The study was aimed at quantifying how global warming will affect the severity and frequency of surface level ozone. The study used a model that analyzed relationships between temperature and ozone to predict future ozone episodes. Using the observational data helped make the projections more accurate.
Previous research had not relied so heavily on existing observations, making projections uncertain. Shen and co-authors analyzed ozone-temperature relationships at measurement sites across the US, and found them surprisingly complex.
“Ozone production accelerates at high temperatures, and emissions of the natural components of ozone increase. High temperatures are also accompanied by weak winds, causing the atmosphere to stagnate. So the air just cooks and ozone levels can build up,” Mickley said.
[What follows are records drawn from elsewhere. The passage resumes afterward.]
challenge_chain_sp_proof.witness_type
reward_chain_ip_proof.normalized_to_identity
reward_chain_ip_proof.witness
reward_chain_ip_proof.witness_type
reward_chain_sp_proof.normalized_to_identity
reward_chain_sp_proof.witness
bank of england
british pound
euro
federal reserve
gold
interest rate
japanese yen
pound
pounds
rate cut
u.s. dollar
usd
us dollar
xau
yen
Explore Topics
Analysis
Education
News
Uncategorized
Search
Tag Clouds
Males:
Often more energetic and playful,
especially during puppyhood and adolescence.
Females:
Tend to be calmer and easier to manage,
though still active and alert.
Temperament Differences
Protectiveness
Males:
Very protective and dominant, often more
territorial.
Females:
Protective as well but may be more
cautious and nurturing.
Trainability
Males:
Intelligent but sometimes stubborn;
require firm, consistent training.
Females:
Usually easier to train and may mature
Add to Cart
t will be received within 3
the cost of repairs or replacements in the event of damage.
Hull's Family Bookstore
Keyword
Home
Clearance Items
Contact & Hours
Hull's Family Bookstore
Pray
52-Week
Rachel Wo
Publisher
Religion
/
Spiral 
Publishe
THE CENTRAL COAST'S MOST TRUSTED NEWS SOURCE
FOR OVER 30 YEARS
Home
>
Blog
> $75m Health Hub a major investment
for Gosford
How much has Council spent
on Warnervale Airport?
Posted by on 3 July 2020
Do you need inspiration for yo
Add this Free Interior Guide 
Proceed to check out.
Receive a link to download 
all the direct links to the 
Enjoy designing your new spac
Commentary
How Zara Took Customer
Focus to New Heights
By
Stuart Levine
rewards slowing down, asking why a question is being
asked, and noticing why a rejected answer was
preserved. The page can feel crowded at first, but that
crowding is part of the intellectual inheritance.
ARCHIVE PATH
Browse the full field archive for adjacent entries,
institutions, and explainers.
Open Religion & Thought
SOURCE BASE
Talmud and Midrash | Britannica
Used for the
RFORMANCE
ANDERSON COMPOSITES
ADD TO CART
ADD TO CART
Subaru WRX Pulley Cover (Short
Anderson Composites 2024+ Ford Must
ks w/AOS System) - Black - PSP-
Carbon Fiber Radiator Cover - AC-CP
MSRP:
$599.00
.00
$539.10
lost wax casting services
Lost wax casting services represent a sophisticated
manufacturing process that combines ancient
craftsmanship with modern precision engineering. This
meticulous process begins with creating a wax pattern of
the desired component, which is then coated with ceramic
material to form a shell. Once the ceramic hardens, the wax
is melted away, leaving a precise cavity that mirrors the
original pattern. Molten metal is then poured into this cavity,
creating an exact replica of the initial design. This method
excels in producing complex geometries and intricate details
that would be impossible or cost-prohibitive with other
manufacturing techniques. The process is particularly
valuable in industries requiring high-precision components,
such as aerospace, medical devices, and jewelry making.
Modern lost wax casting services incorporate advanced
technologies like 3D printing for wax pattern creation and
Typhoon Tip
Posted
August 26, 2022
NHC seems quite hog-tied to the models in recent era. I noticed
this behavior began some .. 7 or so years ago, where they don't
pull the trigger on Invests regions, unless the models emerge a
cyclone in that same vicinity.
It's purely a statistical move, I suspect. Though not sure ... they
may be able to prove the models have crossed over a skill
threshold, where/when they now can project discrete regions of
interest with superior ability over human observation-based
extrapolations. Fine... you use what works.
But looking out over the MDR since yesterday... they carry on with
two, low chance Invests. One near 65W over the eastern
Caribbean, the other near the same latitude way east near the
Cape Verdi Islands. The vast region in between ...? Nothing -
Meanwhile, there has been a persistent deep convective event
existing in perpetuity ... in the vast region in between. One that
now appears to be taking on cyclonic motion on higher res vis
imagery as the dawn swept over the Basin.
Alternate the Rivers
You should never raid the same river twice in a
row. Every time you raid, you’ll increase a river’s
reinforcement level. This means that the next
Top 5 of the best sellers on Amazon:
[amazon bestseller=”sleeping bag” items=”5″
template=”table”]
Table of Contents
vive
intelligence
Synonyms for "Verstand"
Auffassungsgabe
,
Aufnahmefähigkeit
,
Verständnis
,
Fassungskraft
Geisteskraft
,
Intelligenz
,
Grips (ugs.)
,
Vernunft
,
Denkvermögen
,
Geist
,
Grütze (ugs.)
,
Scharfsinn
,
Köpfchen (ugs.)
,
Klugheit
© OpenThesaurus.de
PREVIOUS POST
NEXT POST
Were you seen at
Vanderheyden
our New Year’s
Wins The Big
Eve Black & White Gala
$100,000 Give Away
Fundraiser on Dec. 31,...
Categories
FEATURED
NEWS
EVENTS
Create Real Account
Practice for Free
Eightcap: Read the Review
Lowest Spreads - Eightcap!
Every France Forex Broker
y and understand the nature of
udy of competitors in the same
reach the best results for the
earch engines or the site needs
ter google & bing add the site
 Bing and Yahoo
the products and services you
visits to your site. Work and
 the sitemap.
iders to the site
But when it gets extremely hot — the mid-90s — ozone levels at many sites stop rising with temperature. The researchers tracked the data for ozone suppression, finding that it occurred at 20 percent of measurement sites in the US. Their findings suggest that ozone suppression is caused by the weather than atmospheric chemistry.
“Typically, ozone is tightly correlated with temperature, which in turn is tightly correlated with other meteorological variables such as solar radiation, circulation and atmospheric stagnation. But at extreme temperatures, these relationships break down,” Shen said.
“This research gives us a much better understanding of how ozone and temperature are related and how that will affect future air quality,” said Mickley. “These results show that we need ambitious emissions controls to offset the potential of more than a week of additional days with unhealthy ozone levels.”